_Task to complete_:
One exact copy of the listing, minus the images, is the required answer.
─── Record set ───
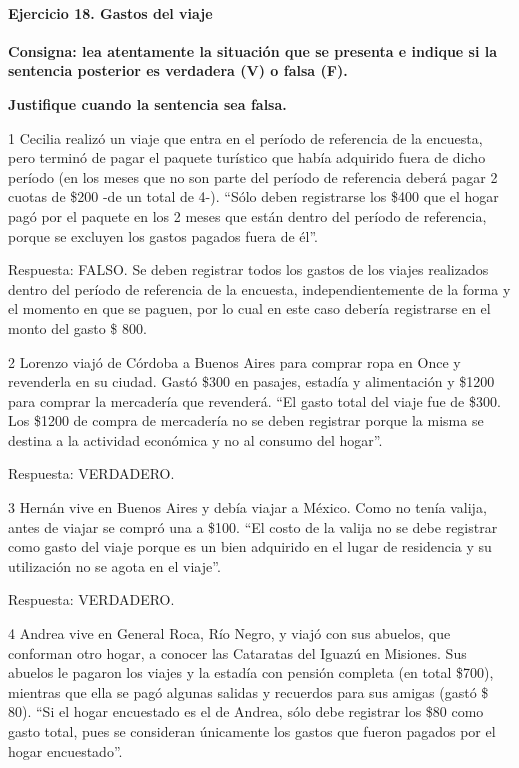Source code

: \documentclass[
  openany]{book}
\begin{document}
\hypertarget{ejercicio-18.-gastos-del-viaje-1}{%
\paragraph{Ejercicio 18. Gastos del viaje}\label{ejercicio-18.-gastos-del-viaje-1}}

\textbf{Consigna: lea atentamente la situación que se presenta e indique si la sentencia posterior es verdadera (V) o falsa (F).}

\textbf{Justifique cuando la sentencia sea falsa.}

1 Cecilia realizó un viaje que entra en el período de referencia de la encuesta, pero terminó de pagar el paquete turístico que había adquirido fuera de dicho período (en los meses que no son parte del período de referencia deberá pagar 2 cuotas de \$200 -de un total de 4-).
``Sólo deben registrarse los \$400 que el hogar pagó por el paquete en los 2 meses que están dentro del período de referencia, porque se excluyen los gastos pagados fuera de él''.

Respuesta: FALSO. Se deben registrar todos los gastos de los viajes realizados dentro del período de referencia de la encuesta, independientemente de la forma y el momento en que se paguen, por lo cual en este caso debería registrarse en el monto del gasto \$ 800.

2 Lorenzo viajó de Córdoba a Buenos Aires para comprar ropa en Once y revenderla en su ciudad. Gastó \$300 en pasajes, estadía y alimentación y \$1200 para comprar la mercadería que revenderá.
``El gasto total del viaje fue de \$300. Los \$1200 de compra de mercadería no se deben registrar porque la misma se destina a la actividad económica y no al consumo del hogar''.

Respuesta: VERDADERO.

3 Hernán vive en Buenos Aires y debía viajar a México. Como no tenía valija, antes de viajar se compró una a \$100.
``El costo de la valija no se debe registrar como gasto del viaje porque es un bien adquirido en el lugar de residencia y su utilización no se agota en el viaje''.

Respuesta: VERDADERO.

4 Andrea vive en General Roca, Río Negro, y viajó con sus abuelos, que conforman otro hogar, a conocer las Cataratas del Iguazú en Misiones. Sus abuelos le pagaron los viajes y la estadía con pensión completa (en total \$700), mientras que ella se pagó algunas salidas y recuerdos para sus amigas (gastó \$ 80).
``Si el hogar encuestado es el de Andrea, sólo debe registrar los \$80 como gasto total, pues se consideran únicamente los gastos que fueron pagados por el hogar encuestado''.
\end{document}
───
_Solved problem_:
Source code

: \documentclass[
  openany]{book}
\begin{document}
\hypertarget{ejercicio-18.-gastos-del-viaje-1}{%
\paragraph{Ejercicio 18. Gastos del viaje}\label{ejercicio-18.-gastos-del-viaje-1}}

\textbf{Consigna: lea atentamente la situación que se presenta e indique si la sentencia posterior es verdadera (V) o falsa (F).}

\textbf{Justifique cuando la sentencia sea falsa.}

1 Cecilia realizó un viaje que entra en el período de referencia de la encuesta, pero terminó de pagar el paquete turístico que había adquirido fuera de dicho período (en los meses que no son parte del período de referencia deberá pagar 2 cuotas de \$200 -de un total de 4-).
``Sólo deben registrarse los \$400 que el hogar pagó por el paquete en los 2 meses que están dentro del período de referencia, porque se excluyen los gastos pagados fuera de él''.

Respuesta: FALSO. Se deben registrar todos los gastos de los viajes realizados dentro del período de referencia de la encuesta, independientemente de la forma y el momento en que se paguen, por lo cual en este caso debería registrarse en el monto del gasto \$ 800.

2 Lorenzo viajó de Córdoba a Buenos Aires para comprar ropa en Once y revenderla en su ciudad. Gastó \$300 en pasajes, estadía y alimentación y \$1200 para comprar la mercadería que revenderá.
``El gasto total del viaje fue de \$300. Los \$1200 de compra de mercadería no se deben registrar porque la misma se destina a la actividad económica y no al consumo del hogar''.

Respuesta: VERDADERO.

3 Hernán vive en Buenos Aires y debía viajar a México. Como no tenía valija, antes de viajar se compró una a \$100.
``El costo de la valija no se debe registrar como gasto del viaje porque es un bien adquirido en el lugar de residencia y su utilización no se agota en el viaje''.

Respuesta: VERDADERO.

4 Andrea vive en General Roca, Río Negro, y viajó con sus abuelos, que conforman otro hogar, a conocer las Cataratas del Iguazú en Misiones. Sus abuelos le pagaron los viajes y la estadía con pensión completa (en total \$700), mientras que ella se pagó algunas salidas y recuerdos para sus amigas (gastó \$ 80).
``Si el hogar encuestado es el de Andrea, sólo debe registrar los \$80 como gasto total, pues se consideran únicamente los gastos que fueron pagados por el hogar encuestado''.
\end{document}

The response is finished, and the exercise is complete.